Nos dois primeiros anos do governo de Bolsonaro (2019 e 2020), pelo menos 24 crianças Yanomami com menos de 5 anos morreram por desnutrição, de acordo com dados obtidos pela Agência Pública na Secretaria Especial de Saúde Indígena (Sesai), por meio da Lei de Acesso à Informação (LAI). Para se ter uma ideia, em 2019, foram 91 mortes de crianças Yanomamis de 0 a 5 anos.

No mesmo ano, o presidente defendeu, em live publicada no Facebook, que as Terras Indígenas devem ser abertas à mineração e à monocultura extensiva, alegando que os índios são “pobres em território rico”. Na ocasião, Bolsonaro defendeu o garimpo, dizendo inclusive que ele próprio já foi garimpeiro. Mensagem que outorga os mais de 20 mil garimpeiros que atualmente invadem a Terra Indígena Yanomami, contaminando o solo, os peixes e a água com mercúrio, e causando inúmeras mortes direta ou indiretamente. Processo de extermínio que se assemelha a maior invasão da Terra Indígena Yanomami ocorrida nas décadas de 1980 e 1990, após a grande corrida do ouro, quando mais de 40 mil garimpeiros invadiram a floresta Yanomami e 20% da população Yanomami morreu em decorrência de epidemias e conflitos.

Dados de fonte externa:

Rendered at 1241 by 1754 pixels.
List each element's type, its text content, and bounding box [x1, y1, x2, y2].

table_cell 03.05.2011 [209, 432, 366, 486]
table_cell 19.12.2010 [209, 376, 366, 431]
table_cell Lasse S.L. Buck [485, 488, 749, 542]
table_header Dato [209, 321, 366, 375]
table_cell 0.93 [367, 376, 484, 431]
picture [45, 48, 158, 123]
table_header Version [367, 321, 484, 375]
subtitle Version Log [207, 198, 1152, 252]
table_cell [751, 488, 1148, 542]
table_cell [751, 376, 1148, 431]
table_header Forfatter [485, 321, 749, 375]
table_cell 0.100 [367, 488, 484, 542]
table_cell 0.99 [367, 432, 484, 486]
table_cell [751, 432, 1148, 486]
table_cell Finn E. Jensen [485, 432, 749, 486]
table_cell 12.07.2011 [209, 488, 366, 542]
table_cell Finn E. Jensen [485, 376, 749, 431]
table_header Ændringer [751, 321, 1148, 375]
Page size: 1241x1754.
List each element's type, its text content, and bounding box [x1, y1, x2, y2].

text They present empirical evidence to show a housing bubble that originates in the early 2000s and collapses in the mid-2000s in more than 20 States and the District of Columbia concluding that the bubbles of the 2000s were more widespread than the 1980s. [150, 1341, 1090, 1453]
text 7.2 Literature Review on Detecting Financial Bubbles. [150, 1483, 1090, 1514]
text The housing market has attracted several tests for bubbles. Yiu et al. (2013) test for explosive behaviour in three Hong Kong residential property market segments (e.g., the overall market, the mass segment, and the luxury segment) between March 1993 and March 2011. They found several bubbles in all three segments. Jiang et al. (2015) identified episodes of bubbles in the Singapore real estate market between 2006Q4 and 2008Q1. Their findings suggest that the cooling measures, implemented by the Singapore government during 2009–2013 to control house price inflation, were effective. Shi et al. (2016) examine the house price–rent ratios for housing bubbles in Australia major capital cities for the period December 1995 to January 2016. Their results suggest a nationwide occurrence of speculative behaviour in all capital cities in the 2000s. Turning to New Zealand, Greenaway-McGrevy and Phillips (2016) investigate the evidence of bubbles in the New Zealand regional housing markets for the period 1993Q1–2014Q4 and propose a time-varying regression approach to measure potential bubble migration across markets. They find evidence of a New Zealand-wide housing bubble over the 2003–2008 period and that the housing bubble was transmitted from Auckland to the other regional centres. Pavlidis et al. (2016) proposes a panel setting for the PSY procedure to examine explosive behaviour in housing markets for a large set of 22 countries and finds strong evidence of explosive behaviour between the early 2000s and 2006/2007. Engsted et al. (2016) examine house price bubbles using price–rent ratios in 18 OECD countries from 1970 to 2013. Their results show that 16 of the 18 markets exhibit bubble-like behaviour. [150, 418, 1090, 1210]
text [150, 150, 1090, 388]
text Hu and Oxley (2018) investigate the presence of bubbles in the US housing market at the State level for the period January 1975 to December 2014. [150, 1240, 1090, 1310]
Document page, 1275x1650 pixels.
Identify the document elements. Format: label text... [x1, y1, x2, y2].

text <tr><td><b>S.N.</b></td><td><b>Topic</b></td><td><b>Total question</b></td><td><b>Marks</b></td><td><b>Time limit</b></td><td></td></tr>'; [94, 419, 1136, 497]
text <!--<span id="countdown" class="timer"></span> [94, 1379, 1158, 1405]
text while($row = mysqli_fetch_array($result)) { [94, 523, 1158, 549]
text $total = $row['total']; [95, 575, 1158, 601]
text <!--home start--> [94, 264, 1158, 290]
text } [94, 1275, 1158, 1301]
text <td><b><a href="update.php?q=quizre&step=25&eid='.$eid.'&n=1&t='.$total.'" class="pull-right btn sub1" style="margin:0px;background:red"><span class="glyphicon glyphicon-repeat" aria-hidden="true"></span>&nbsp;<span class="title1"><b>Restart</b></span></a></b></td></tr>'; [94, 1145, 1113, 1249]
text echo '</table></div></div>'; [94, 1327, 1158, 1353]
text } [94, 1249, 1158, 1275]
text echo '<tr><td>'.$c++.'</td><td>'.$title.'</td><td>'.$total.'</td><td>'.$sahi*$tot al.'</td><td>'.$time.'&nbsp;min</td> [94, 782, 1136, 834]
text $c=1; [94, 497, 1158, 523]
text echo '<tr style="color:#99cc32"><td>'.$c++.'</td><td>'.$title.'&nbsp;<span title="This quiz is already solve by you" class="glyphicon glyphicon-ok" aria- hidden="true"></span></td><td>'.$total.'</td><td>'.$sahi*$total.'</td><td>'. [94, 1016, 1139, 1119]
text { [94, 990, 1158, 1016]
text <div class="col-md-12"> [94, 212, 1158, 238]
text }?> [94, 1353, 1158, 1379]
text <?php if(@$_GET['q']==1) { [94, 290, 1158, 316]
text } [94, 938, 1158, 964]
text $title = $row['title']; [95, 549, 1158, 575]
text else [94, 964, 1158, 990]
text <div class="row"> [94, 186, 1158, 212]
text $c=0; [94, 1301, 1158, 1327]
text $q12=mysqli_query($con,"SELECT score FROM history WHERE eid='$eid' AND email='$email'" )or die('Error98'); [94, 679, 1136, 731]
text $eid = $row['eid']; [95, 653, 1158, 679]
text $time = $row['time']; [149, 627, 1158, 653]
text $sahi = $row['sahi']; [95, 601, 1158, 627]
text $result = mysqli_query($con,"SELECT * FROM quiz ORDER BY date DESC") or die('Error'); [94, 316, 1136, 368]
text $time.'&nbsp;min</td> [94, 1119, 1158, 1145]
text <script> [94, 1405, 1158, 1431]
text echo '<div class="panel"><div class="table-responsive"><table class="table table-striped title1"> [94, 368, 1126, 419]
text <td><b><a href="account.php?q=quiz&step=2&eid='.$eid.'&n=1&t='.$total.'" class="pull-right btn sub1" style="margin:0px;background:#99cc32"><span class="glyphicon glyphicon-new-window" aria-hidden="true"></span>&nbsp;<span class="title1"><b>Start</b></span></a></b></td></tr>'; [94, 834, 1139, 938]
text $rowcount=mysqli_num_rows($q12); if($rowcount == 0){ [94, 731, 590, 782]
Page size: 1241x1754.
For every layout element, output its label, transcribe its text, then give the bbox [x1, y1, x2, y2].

Em outubro de 2021, dois meninos, de 05 e 07 anos, brincavam no rio que banha a comunidade Macuxi Yano, região do rio Parima, próximo à balsa de garimpo instalada no local, quando foram sugados pela draga do garimpo, cuspidos para o meio do rio e levada pelas correntezas. “A morte das duas crianças Yanomami é mais um triste resultado da presença do garimpo na Terra Indígena Yanomami (TIY), que segue invadida por mais de 20 mil garimpeiros”, diz a nota da Hutukara Associação Yanomami sobre o acidente fatal.

A nota traz dados estatísticos em relação a dezembro de 2020, mostrando que a floresta degradada aumentou em 118,96 hectares. Significa que mais 53% da floresta foi derrubada em menos de um ano na região. Significa, também, que as comunidades próximas da instalação do garimpo estão mais vulneráveis às ações dos garimpeiros pelo aumento do número de pessoas que vem ali se instalando para desenvolver o garimpo, bem como atividades de suporte a ele, o que remete, mais uma vez, ao aumento da vulnerabilidade dos Yanomami frente aos garimpeiros.